I wish I could thank Tammad now for putting a friendly face on that world… which I’ve kind of left since those days. Unfortunately, Tammad died in a car accident on November 20, 2000. I remember the day I got the news. I was in my second year of grad school, studying first year social work; the year previous, I had done public health. The semester was about to end and we were preparing for exams. It was also my niece’s 8th birthday. Someone had posted on Tammad’s site that he had passed away at just 42 years of age. I was shocked and, to be honest, kind of sad. I’d never even met the guy, yet his life made a difference to me.
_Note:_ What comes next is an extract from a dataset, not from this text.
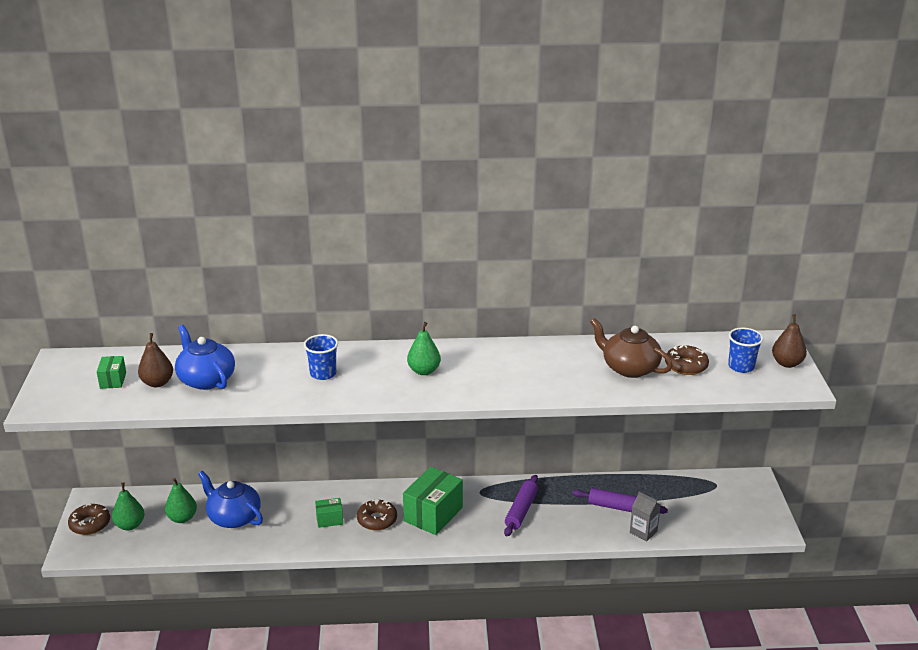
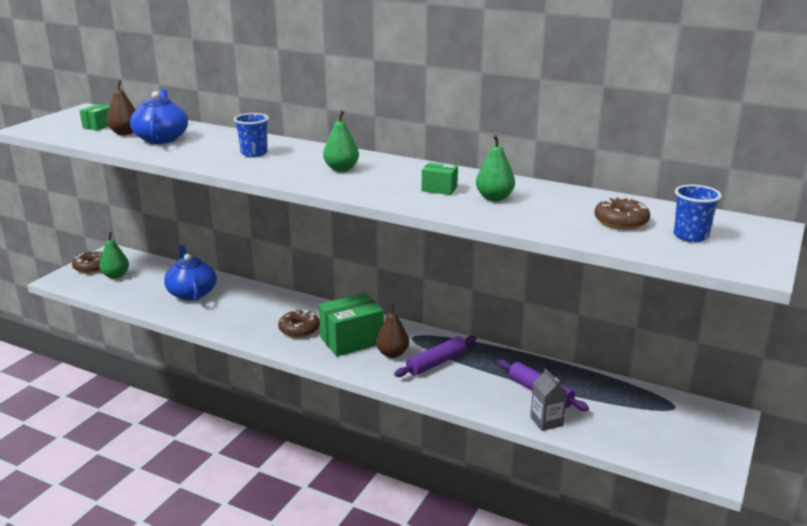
camera: 30 degrees right, 5 degrees down
(182, 518) = (155, 282): green pear -> green pear (494, 198)
(329, 519) = (261, 317): green box -> green box (439, 189)
(629, 368) = (551, 209): brown teapot -> none
(787, 363) = (757, 246): brown pear -> brown pear (392, 353)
He was so young to die and, I know, maybe people had been touched by him the way I had. It was even stranger to think I’d never met this guy or even interacted with him, yet here I was sad about his death… Here I was even knowing about his death. The Internet has, in some ways, made the world a little smaller.
Last night, Tammad’s memory popped into my head. I hadn’t thought about him in ages. I went looking to see if he still had a presence online, even though he’s been dead for going on 19 years. His site has been taken down, although I know some of his friends maintained it for awhile. Someone else has preserved some of his writings. I found myself reading, of all things, his article about how to insert a butt plug. I have never used one myself– my exploration of BDSM is really just that, and purely academic. However, I would imagine that if one were interested in learning how to properly use such a device, Tammad’s article would really be handy. I would much rather read clear, concise instructions written by a safe, sane, slightly goofy guy like Tammad, than have some crazy, sex-obsessed jackass shove one into me and tell me to shut up before he gives me something to cry about.
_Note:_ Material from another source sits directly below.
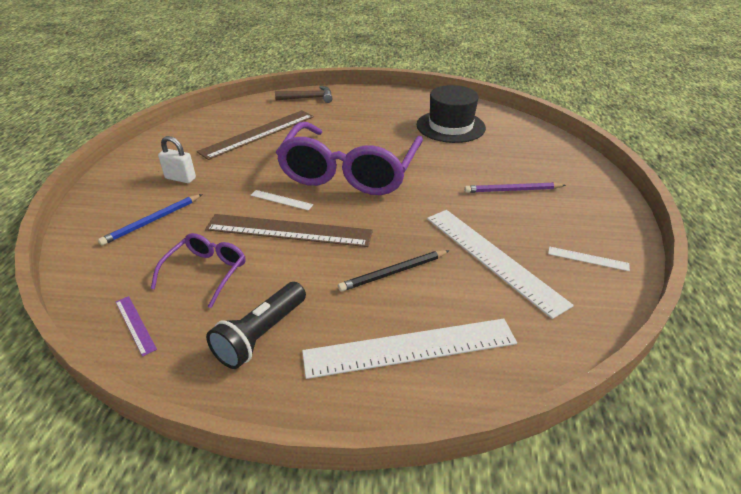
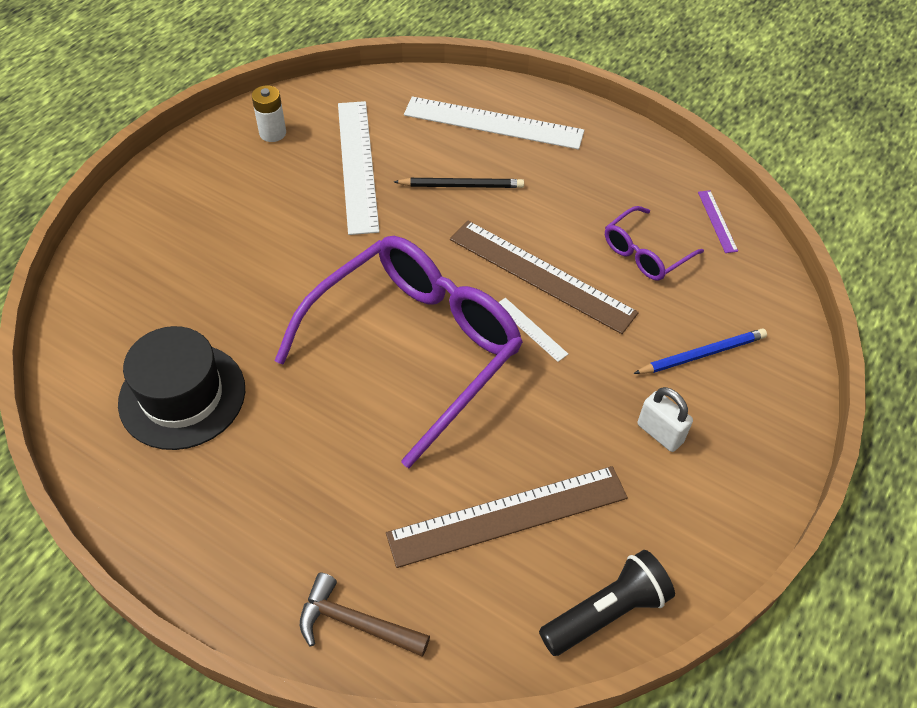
camera: 155 degrees left, 15 degrees up
(261, 335) = (608, 173): black flashlight -> black flashlight (606, 612)
(512, 190) = (243, 234): purple pencil -> none
(588, 258) = (272, 133): white ruler -> white battery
Anyway… it occurred to me that whenever you put something out there for public consumption, you never know how it will come across. I have heard from some people who don’t like what I have to say… but I’ve also heard from many more people who love my blogs. Whenever I think about how I fell into this Overeducated Housewife lifestyle instead of a career, and lament that I won’t be passing on any genes when I die, I remember that some people might remember me by these random posts. Maybe even nineteen years after I’m dead, someone will remember something I wrote or recorded. Who knows?
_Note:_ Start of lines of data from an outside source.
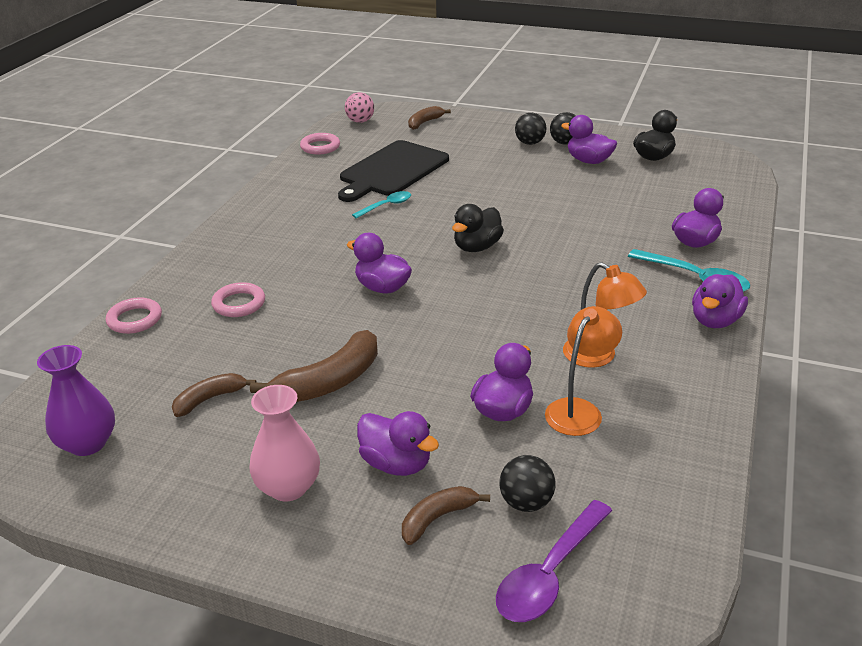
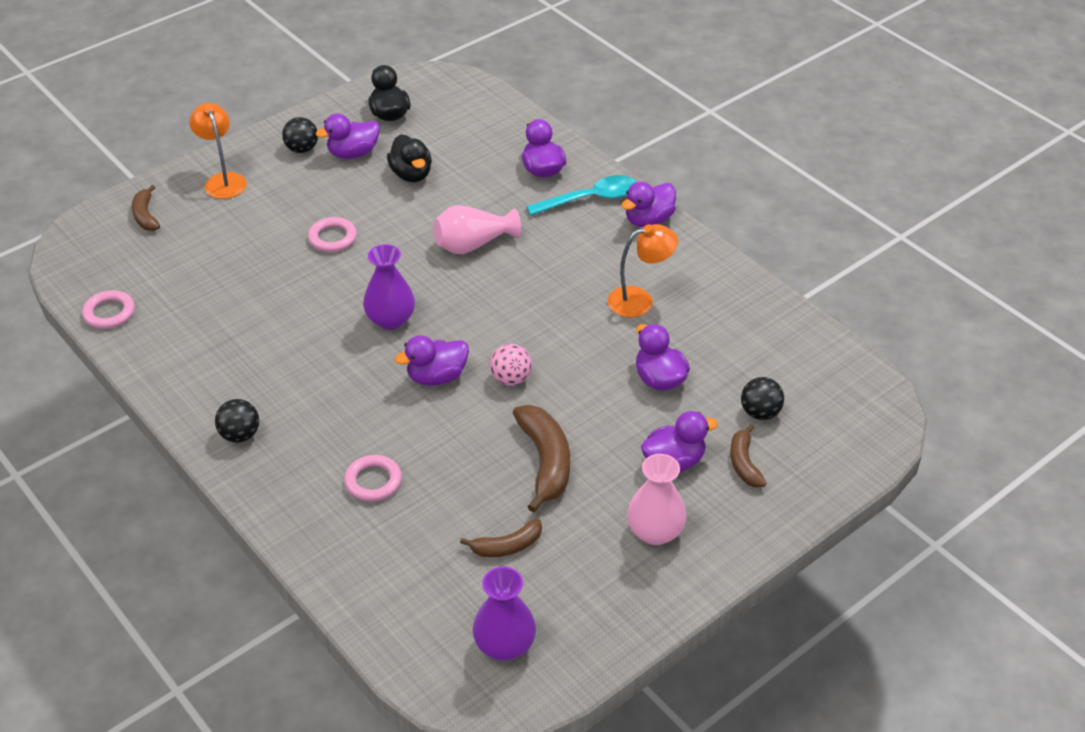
camera: 60 degrees left, 10 degrees up
(135, 319) = (331, 566): pink ring -> pink ring (332, 238)
(209, 399) = (507, 546): brown banana -> brown banana turned 105 degrees counterclockwise
(360, 121) = (82, 259): pink ball -> pink ball (511, 379)
(386, 206) = (295, 316): turquoise spoon -> none
(392, 170) = (226, 283): black cutting board -> none
(425, 243) = (390, 320): none -> purple vase
(477, 247) = (428, 291): black duck -> black duck (411, 174)
(529, 143) = (276, 170): black ball -> black ball (240, 435)
(549, 574) = (828, 432): purple spoon -> none
(557, 245) = (473, 244): none -> pink vase
(579, 410) = (689, 340): orange lamp -> orange lamp (223, 180)
(715, 320) = (648, 220): purple duck -> purple duck turned 75 degrees clockwise

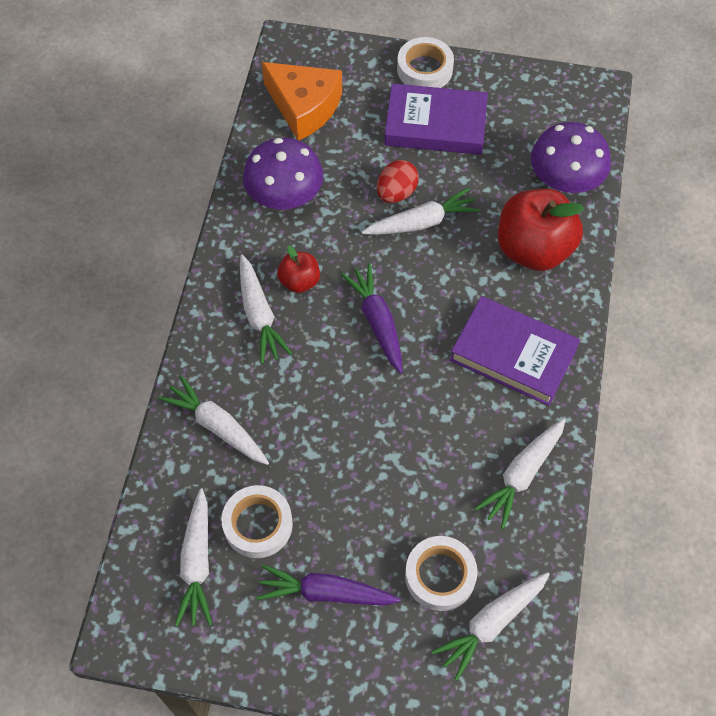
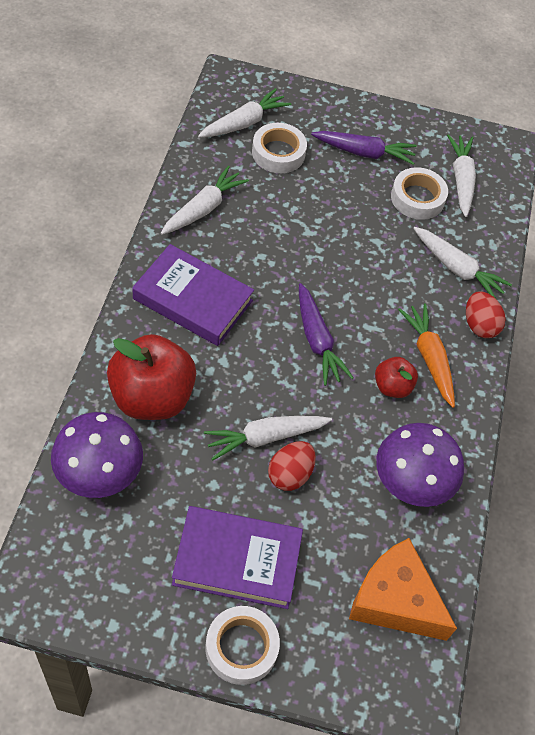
camera: 175 degrees right, 5 degrees down
(200, 358) = (479, 325): none -> red egg
(259, 315) = (429, 358): white carrot -> orange carrot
In the early days of the Internet, people used to refer to offline as “real life”. I don’t really hear it described like that anymore. Online is becoming “real life”, as real as anything offline, anyway. I met my husband online at a time when such a meeting was still considered weird and “novel”. Had it not been for the World Wide Web, I might be a profoundly bitter spinster living in the Deep South. I’m still kind of bitter and perhaps somewhat unfulfilled, but at least I’m not living alone, watching Divinyls on VH1, and reading smut to make the time pass. Thanks to Tammad for that.